Moreover, Morton et al. [45] recently published their data of a randomized phase II clinical trial, where 170 patients with LPC were randomized to receive HDR as either a single fraction of 19 Gy or as two fractions of 13.5 Gy, one week apart. After a median follow-up of 60 months, 5-year bPFS and cumulative incidence of local failure was 73.5% and 29%, respectively, in the single fraction arm, and 95% (p = 0.001) and 3% (p < 0.001), respectively, in the two-fraction group. Recurrence was not associated with initial stage, grade group, or risk group. The authors concluded that HDR monotherapy delivered as two fractions of 13.5 Gy was well tolerated, with a high cancer control rate at 5 years. Single fractions of 19-20 Gy as monotherapy were inferior and were not recommended.
Based on our long follow-up results, a single fraction of 19-20 Gy as a monotherapy was not adequate for biochemical local control of LPC.
Limitations of our study include its retrospective nature, lack of data regarding acute and late toxicity, and difficulty in obtaining a complete data, since the study was not randomized, and many patients have been lost to follow-up or died due to other causes.
Overall, an optimal results in terms of bPFS and PFS (81% and 96%, respectively) were found, with an excellent CSS rate (97%) after a long follow-up, despite including patients with high-risk prostate cancer unfit for other treatments or who refused other therapies.
Conclusions
In our experience, HDR-BT as monotherapy is a valid modality for the treatment of LPC in terms of biochemical control, local control, and overall survival.

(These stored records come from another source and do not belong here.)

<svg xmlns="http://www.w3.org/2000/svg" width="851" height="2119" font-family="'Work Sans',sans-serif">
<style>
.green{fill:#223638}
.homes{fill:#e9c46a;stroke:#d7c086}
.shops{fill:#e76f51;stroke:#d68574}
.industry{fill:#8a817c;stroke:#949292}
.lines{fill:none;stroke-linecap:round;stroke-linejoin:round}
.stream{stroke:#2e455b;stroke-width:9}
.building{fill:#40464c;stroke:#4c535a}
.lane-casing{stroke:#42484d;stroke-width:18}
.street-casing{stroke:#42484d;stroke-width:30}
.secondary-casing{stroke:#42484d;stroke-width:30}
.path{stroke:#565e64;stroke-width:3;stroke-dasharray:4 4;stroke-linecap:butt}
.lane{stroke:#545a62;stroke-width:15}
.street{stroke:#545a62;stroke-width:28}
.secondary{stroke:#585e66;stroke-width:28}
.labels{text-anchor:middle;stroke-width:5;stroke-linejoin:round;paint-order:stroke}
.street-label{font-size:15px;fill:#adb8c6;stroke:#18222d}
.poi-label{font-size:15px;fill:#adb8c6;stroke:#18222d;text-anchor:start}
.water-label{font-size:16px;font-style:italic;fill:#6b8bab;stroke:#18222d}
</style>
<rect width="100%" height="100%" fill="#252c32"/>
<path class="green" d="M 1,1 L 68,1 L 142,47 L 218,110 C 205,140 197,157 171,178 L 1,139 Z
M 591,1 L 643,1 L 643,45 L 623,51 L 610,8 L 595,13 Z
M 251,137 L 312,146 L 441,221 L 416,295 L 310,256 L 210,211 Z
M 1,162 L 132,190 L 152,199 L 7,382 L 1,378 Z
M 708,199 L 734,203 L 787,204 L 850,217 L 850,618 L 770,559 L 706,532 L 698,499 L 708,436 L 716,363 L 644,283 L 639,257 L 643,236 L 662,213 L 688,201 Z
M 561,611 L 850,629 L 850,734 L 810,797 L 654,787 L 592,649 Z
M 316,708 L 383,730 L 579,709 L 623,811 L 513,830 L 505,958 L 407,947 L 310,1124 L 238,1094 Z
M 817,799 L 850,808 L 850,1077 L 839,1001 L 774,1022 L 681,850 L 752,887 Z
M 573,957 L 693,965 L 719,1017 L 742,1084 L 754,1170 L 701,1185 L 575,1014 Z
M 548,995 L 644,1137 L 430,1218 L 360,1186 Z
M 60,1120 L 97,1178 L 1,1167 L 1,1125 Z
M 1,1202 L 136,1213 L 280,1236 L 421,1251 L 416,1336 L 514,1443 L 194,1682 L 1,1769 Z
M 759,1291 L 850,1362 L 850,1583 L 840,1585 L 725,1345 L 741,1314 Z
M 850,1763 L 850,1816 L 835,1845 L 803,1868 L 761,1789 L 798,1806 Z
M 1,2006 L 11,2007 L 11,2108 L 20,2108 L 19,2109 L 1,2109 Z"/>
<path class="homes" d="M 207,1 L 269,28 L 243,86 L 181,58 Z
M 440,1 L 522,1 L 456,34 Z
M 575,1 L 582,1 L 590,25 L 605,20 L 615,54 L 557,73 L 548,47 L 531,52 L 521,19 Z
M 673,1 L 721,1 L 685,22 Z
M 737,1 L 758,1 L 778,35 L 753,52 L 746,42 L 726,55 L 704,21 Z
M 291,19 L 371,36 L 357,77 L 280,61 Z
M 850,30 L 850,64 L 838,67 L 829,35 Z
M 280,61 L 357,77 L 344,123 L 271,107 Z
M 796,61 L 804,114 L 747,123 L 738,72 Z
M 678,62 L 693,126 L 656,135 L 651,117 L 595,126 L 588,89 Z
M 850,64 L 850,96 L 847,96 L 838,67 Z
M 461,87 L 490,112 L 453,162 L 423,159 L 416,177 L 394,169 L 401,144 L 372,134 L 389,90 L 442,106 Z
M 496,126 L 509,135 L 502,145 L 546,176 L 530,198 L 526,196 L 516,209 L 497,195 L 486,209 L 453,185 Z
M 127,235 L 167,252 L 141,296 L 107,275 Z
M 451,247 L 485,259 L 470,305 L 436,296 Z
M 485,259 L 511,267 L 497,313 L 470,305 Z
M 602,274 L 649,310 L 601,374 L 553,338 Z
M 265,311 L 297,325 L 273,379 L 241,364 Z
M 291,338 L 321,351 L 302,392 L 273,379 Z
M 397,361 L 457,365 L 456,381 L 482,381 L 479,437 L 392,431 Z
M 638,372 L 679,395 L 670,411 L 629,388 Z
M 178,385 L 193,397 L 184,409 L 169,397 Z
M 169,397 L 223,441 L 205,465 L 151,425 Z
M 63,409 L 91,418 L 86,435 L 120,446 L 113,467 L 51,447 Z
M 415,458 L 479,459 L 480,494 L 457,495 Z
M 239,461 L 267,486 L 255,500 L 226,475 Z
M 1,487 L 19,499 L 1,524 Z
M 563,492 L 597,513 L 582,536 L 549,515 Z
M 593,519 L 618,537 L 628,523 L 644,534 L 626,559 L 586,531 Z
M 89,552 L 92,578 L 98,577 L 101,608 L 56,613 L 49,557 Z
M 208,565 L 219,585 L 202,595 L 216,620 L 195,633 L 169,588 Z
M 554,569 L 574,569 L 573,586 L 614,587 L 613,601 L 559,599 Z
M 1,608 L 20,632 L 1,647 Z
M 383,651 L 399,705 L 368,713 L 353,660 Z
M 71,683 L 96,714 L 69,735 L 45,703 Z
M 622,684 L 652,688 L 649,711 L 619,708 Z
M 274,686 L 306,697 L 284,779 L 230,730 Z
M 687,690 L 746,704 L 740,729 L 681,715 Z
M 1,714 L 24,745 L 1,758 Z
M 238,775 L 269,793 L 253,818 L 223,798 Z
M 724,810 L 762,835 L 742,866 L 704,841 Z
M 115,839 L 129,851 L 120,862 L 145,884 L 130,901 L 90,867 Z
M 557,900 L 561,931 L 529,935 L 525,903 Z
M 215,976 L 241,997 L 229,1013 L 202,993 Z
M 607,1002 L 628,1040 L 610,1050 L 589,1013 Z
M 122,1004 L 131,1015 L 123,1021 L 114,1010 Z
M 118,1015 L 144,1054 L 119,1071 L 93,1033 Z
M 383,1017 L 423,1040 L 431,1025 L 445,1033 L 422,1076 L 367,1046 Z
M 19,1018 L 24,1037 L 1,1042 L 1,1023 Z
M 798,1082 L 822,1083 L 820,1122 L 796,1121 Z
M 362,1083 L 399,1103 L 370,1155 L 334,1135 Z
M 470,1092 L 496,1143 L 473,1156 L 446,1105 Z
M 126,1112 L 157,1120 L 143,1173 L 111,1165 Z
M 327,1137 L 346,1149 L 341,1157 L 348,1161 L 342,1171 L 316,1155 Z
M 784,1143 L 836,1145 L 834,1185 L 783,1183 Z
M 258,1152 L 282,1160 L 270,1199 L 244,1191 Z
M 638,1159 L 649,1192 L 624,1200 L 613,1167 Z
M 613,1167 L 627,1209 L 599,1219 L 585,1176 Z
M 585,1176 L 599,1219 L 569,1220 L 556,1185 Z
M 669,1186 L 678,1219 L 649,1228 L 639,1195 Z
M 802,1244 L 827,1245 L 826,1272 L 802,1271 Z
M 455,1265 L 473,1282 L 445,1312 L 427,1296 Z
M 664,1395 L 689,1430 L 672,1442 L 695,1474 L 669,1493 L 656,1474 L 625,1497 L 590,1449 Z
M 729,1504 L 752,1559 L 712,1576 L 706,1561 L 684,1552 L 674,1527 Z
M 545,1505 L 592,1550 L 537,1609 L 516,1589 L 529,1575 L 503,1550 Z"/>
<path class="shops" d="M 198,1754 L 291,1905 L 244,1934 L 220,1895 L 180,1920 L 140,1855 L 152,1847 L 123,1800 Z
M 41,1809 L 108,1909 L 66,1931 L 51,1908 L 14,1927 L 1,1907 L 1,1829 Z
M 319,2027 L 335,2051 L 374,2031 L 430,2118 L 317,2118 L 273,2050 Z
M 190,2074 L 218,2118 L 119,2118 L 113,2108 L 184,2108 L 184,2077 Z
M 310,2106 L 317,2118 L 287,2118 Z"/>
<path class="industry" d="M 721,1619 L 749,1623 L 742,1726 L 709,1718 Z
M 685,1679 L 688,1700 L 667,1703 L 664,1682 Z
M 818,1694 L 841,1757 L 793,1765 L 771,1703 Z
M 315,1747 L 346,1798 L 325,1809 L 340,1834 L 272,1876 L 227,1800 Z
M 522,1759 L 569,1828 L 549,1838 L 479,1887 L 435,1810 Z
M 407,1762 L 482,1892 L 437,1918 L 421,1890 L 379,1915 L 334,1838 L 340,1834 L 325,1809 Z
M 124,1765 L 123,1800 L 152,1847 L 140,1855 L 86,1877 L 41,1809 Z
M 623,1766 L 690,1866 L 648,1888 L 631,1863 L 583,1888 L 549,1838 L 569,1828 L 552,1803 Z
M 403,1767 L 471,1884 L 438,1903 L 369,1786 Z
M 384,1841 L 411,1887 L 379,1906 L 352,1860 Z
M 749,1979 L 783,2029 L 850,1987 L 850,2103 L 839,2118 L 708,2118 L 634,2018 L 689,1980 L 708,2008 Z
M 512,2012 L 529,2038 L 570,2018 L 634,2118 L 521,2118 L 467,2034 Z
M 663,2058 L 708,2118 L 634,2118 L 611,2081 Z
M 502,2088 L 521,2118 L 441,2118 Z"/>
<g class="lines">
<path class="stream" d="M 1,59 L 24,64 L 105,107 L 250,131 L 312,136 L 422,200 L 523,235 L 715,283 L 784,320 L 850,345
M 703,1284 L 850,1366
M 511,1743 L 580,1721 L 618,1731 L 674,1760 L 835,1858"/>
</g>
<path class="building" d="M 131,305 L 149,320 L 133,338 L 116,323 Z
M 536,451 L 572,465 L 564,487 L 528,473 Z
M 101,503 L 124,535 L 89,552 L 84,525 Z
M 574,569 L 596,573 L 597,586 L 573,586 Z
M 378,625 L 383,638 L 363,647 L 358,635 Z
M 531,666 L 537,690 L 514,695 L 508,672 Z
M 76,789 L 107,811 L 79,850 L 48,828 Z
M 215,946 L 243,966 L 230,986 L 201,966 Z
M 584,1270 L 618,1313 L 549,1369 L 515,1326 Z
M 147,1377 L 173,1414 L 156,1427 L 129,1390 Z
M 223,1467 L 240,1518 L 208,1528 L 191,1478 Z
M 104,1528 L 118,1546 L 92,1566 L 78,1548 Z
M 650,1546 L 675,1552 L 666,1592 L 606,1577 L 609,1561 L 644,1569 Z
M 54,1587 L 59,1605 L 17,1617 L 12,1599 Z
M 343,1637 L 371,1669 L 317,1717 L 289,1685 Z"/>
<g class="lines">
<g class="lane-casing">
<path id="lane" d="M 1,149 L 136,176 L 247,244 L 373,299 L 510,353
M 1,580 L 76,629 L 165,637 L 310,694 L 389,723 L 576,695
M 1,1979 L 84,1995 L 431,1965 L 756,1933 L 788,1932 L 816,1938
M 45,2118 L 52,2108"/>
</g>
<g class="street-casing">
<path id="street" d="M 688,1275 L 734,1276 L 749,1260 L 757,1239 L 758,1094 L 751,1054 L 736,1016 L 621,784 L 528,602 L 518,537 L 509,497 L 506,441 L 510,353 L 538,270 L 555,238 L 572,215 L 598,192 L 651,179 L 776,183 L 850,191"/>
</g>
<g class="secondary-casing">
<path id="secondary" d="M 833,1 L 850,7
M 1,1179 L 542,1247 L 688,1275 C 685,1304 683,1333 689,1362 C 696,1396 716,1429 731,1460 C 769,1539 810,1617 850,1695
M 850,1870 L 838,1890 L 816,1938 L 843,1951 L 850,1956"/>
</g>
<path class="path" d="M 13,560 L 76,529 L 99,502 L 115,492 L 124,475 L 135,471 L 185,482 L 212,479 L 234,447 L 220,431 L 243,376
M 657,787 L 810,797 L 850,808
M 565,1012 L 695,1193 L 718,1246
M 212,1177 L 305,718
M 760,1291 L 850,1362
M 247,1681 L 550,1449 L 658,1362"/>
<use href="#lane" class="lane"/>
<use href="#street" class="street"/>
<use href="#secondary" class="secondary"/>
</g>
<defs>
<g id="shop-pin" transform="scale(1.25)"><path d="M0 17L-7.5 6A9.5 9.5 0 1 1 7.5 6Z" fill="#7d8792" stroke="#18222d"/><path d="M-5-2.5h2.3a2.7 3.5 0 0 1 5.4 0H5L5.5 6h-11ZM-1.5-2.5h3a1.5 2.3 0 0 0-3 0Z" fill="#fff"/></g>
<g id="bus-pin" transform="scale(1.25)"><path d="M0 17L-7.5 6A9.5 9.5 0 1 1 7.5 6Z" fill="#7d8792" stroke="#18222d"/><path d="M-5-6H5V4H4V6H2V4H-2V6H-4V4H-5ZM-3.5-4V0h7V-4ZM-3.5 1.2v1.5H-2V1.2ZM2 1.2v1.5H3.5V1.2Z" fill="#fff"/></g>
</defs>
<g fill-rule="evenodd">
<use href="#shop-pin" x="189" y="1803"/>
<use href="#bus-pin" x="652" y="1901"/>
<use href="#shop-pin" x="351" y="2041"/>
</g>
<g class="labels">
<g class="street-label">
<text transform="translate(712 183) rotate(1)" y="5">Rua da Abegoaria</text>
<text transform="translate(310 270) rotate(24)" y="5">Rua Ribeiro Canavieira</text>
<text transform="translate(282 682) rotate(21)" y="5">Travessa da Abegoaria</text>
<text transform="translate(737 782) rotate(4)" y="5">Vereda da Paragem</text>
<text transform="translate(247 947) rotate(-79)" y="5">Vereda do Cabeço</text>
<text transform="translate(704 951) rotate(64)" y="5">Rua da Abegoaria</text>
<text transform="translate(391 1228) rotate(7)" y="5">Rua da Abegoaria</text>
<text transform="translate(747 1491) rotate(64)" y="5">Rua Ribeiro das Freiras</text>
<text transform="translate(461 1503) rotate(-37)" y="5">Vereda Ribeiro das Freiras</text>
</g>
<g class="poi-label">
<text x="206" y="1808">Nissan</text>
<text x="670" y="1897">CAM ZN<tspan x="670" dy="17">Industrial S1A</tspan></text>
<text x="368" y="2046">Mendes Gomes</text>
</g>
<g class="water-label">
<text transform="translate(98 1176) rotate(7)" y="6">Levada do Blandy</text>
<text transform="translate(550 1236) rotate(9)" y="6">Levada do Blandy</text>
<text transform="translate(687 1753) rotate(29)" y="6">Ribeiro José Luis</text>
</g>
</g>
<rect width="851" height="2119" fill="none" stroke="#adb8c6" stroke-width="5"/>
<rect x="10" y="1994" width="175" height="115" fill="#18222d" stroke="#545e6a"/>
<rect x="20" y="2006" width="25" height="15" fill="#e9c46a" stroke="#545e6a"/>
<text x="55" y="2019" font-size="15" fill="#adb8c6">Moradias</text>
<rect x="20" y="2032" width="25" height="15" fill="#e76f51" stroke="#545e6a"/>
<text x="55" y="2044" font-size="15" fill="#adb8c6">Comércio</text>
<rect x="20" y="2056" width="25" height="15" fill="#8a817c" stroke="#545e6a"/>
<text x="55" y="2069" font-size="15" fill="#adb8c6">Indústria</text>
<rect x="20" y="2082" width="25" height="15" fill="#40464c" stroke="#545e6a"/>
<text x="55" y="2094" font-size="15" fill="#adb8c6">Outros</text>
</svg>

A total dose of 38 Gy in four fractions or 27 Gy in two fractions, with or without an addition of ADT, was adequate for LPC treatment achieving an excellent biochemical control rate. After a long follow-up, we found lower bPFS in patients receiving 19-20 Gy in single fraction (65%), whereas 19-20 Gy was not adequate for the treatment of localized prostate cancer as a monotherapy and should only be prescribed in selected cases.
HDR-BT was safe and effective, with very low rates of GU and GI acute and late toxicities.
Finally, randomized trials with a longer follow-up are necessary to confirm our results and to define the total dose and dose per fraction for the treatment of LPC with HDR-BT, considering prostate cancer risk classification.